Imagine the scene in the gallery: on a giant screen, you watch Alice leap off a book and lead you into Wonderland. Slowly you realize that the animation you are watching is somehow watching you—and copying your every move. As the artist, Ruth Sergel, describes it: “In front of the looking glass, fantasy and reality merge as Alice fluidly mirrors the viewer’s every move.” The interactive work is currently being exhibited at Multimedier Schlachthof in Berlin, Germany.
Ruth Sergel is an American artist, activist, and “interactive technology designer” whose film and performance work has appeared at MOMA in New York, and in galleries around Europe. More information about “Alice in Berlin” can be found on Sergel’s website, Street Pictures, where there is also a video showing visitors interacting with Alice.

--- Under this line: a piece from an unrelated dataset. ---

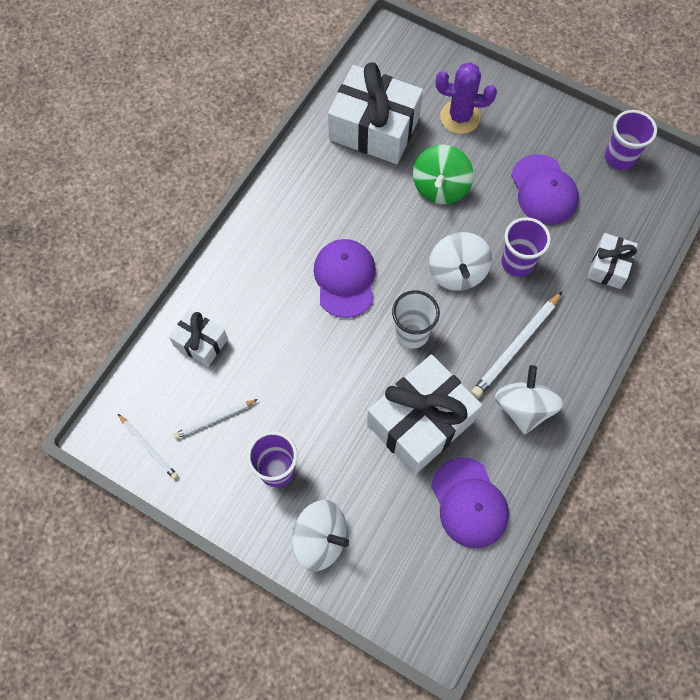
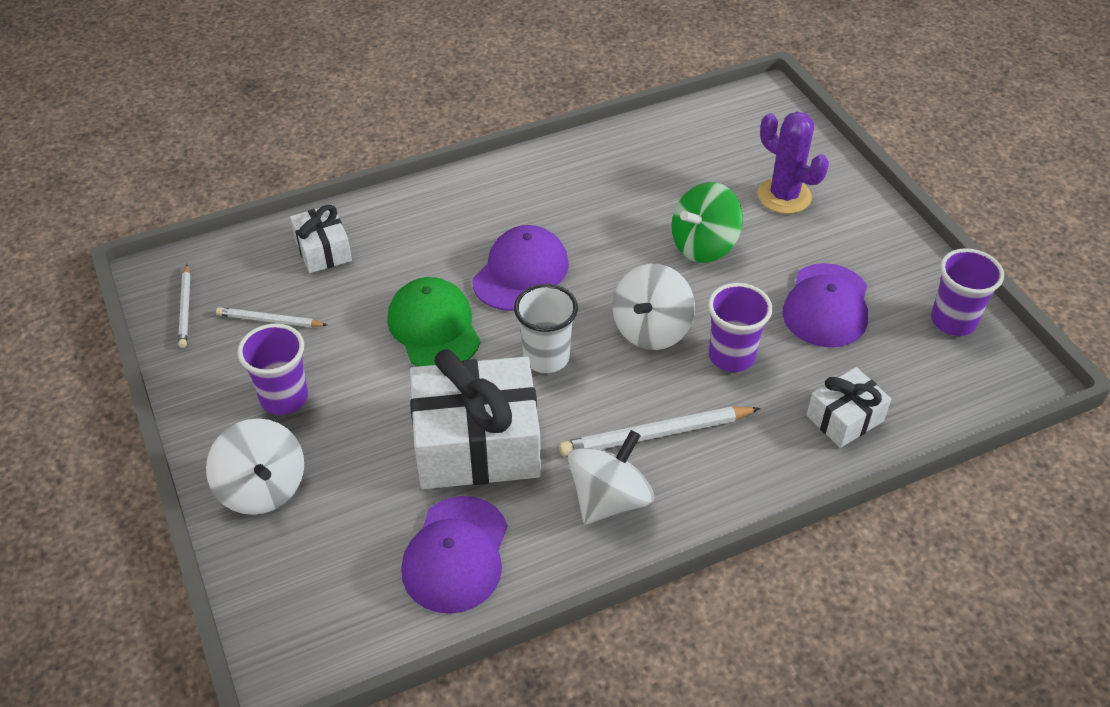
camera: 35 degrees right, 20 degrees down
white gift [328,62,423,164] -> none
none -> green cap [387,277,480,366]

Germany’s MS Schrittmacher just premiered an interesting “Alice im Wunderland,” which ran from March 28 thru April 7. The show was actually staged at Berlin’s Hermannplatz, a Karstadt department store. DerekScally of the Irish Times reviewed it in English, and he gives us a glimpse into what went down:
MS MS Schrittmacher's Alice im Wunderland, at Berlin's Hermannplatz
Here, Lewis Carroll’s 19th-century favourite has been given a postmodern, 21st-century makeover.
Alice is now a frazzled 40-something with lanky blonde-brown hair and her Wonderland is a consumer hell: Dante’s Inferno meets Are You Being Served?.
For the next 90 minutes, a small audience follows her through the department store during opening hours.
Regular customers stare, open-mouthed, at this unannounced undermining of capitalism and consumerism before their eyes – and this in one of Berlin’s largest shopping temples, with the full blessing of the Karstadt management.
Upstairs in the women’s department, the smoking Caterpillar is now a patronising sales assistant. Her advice to Alice, who is increasingly confused about who she is: in this consumer world your identity is your clothes size, you are the brand you buy.
As the scene plays out, a Karstadt customer, trapped in the adjacent changing room, tries to hide behind the curtain her mortification at becoming an unwitting extra in this capitalist critique.